I Tried to Make a Coloring Book Game in Godot as a Beginner — Here’s What Happened
I’m just three months into learning game development, and I wanted to share the journey of making my latest project: Rang – Zen Coloring Book Game. This was my first time trying to build a coloring game, and honestly, it came with a lot of challenges, experiments, and small victories along the way. (make a coloring book game)
The Idea
I always had this thought in my head: “Could I make a coloring game?”
I didn’t know how at first, but the idea just wouldn’t leave me. So I decided to give it a shot.
I asked AI tools (ChatGPT and DeepSeek) whether it was even possible in Godot, and after getting a working prototype where I could color on a white background — and even run it on Android — I got the confidence to push forward.
The Coloring Mechanism
The first big challenge was making only the right parts paintable:
- White parts should get colored.
- Black outlines should stay untouched.
- Transparent pixels should be handled differently.
It worked in the end, but then came the issue of anti-aliasing. Basically, I was seeing thin white borders between the color and the black outlines. Dark colors made this super obvious.

My workaround:
- Keep the color palette lighter and pastel-like.
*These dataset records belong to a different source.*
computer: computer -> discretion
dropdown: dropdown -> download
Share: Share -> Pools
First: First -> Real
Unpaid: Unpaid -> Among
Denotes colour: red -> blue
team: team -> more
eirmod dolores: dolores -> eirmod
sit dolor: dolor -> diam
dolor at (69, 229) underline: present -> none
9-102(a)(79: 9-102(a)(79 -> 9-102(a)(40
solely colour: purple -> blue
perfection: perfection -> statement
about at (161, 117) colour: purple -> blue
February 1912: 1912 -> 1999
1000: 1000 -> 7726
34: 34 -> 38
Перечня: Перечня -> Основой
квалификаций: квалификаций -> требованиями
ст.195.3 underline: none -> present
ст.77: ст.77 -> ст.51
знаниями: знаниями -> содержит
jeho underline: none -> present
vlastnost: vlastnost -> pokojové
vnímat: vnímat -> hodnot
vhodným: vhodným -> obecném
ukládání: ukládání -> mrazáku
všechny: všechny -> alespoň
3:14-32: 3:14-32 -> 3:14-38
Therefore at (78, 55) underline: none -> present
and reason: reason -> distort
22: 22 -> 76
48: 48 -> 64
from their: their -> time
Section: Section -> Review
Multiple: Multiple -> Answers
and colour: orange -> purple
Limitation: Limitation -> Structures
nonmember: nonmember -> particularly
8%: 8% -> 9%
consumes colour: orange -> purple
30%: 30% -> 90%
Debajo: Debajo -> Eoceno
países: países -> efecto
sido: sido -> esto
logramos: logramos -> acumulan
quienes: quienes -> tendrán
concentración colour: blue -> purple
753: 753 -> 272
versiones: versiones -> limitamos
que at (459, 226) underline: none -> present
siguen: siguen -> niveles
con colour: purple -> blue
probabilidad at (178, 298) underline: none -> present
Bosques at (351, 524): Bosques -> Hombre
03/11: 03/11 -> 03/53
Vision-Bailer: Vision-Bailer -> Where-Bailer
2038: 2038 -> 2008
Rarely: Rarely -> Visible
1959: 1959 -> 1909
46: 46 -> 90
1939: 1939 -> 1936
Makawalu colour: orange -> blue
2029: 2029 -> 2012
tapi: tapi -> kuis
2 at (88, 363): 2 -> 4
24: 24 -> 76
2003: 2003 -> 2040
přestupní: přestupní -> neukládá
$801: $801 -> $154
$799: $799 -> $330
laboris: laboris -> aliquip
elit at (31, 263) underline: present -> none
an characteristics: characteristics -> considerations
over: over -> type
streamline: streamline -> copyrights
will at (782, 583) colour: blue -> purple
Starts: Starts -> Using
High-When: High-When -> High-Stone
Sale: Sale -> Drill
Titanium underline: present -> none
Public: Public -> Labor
- Create line art with as little anti-aliasing as possible.
Not perfect, but good enough for a chill coloring game.
Comparing Player Coloring With the Original (make a coloring book game)
I wanted a way to give feedback, so I built a star system:
- Resize both images (original + player’s) to 64×64 pixels.
- Compare pixel by pixel with thresholds.
- Ignore transparent areas.
- If it’s around 80% accurate, you get 3 stars.
Simple, but effective.
The Pen Stroke ASMR Sound Struggle 🎧 (make a coloring book game)
This part nearly made me give up. I thought it would be easy — just play a pen sound when dragging, right? Nope. It sounded robotic, repetitive, or sometimes didn’t play at all because the audio had silence at the start.
After three days of testing, the final solution was:
- Use different stroke sounds (short, medium, long).
- Track drag speed → slow drag = long sound, fast drag = short sound.
- Add small random pitch variations to keep it natural.
- Prevent overlapping until a sound finishes.
Still not 100% perfect, but much better. And I learned a LOT about sound design.
Organizing Into Color Books (make a coloring book game)
Instead of just random line art, I created Color Books as categories (like a Shapes book with circle, square, heart, etc.).
This is where I discovered the power of custom resources in Godot. It made organizing and reusing content way easier, and honestly it was one of the most fun parts of the project.

Wrapping Up (make a coloring book game)
Making Rang: Zen Coloring Book Game taught me so much:
- Handling image manipulation in Godot.
- Dealing with anti-aliasing.
- Creating a star comparison system.
- Sound design headaches.
- Using custom resources to structure content.
It’s not perfect, but I’m proud of it. Three months ago I didn’t even think I’d be able to make a game like this, and now it’s actually playable on Android. That’s a huge win for me.
Thanks for reading — and if you’ve made it this far, I’d love to hear what you think!